Sobre el racismo hay una basta bibliografía. No es mi propósito en esta reflexión exponer teóricamente este fenómeno, sino más bien, apelar a la responsabilidad individual y colectiva que como cristianos/as tenemos.
Chile, principal horizonte de la población haitiana en Sudamérica, no puede ser sólo un país de destino. Debe ser también una sociedad de acogida. Una sociedad justa, inclusiva e intercultural, que valore lo distinto e intente entregar herramientas para una mejor inserción en la sociedad. El actual modelo de desarrollo neoliberal sólo reproduce e invisibiliza malas prácticas laborales, neoracismos y vicios propios de una ley migratoria –heredada de la dictadura− que no ha sido capaz de estar a la altura de los nuevos desafíos.
Nuestro propósito entonces como cristianas/os estaría en entregar las mejores herramientas para que cada persona y/o comunidad pueda escribir su propia historia. No hablar en representación de o en vocería de. Debemos construir espacios para que cada persona/ grupo pueda, en libertad, vivir su propia historia, no la que nosotros/as creemos que es mejor para él/ella/ellos.
Debemos intentar sentar las bases para que todas/todos tengan cabida en la sociedad. Es un deber social ser justos antes que solidarios, como decía el Padre Hurtado. No porque seamos “buenas personas”, sino porque el evangelio que vivimos implica un cambio de estructura. Es decir, “no sabérmelas todas”, no ponerme en primer lugar, escuchar antes de juzgar, no ser indolente frente al dolor, sobre todo el dolor de los grupos históricamente invisibilizados/as. Denunciar cuando hay injusticia, quedarnos en silencio cuando no sabemos, porque a veces, al hablar en “nombre de”, seguimos replicando dinámicas de opresión.
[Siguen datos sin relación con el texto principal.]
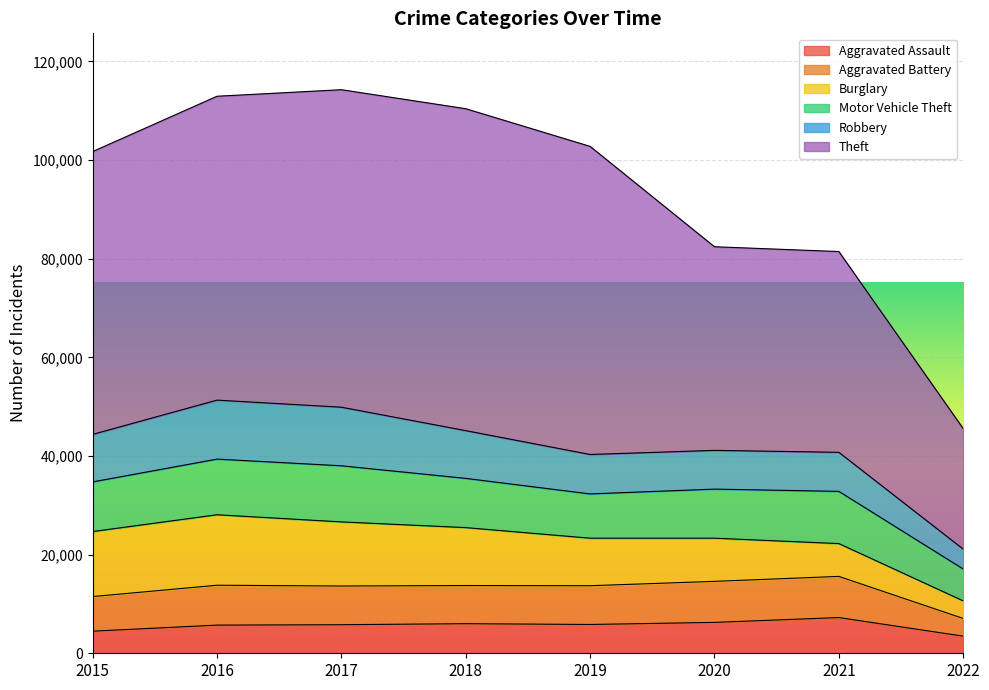

The Robbery series shows 7919 at 2021. True or false?

True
Piensen en todas las veces en que los hombres han hablado de “feminismo”, y no es que los hombres no puedan opinar de lo que es “ser mujer”, pero cada vez que un hombre habla en nombre de, hay una mujer que queda silenciada.
En este sentido las personas que están estudiando en centros de educación superior deben exigir en sus mallas una formación social sólida. Como dice Paulo Freire, no hay liberación sin educación. Y no hay educación sin profesionales que tengan una formación social. Aquella es la base de una sociedad más justa y, así, más parecida al Reino de Dios.
Nuestro deber como cristianos/as es mirar el país desde el evangelio y más aún desde el servicio de la fe y la promoción de la justicia. Una educación basada en Jesús y su pedagogía conlleva, inapelablemente, una responsabilidad especial de esfuerzo y amor al prójimo/a y, por consiguiente, más y mejor vida para todas y todos.
Quizás este tiempo sea para estar más callados/as y escuchar a los que históricamente hemos silenciado y olvidado.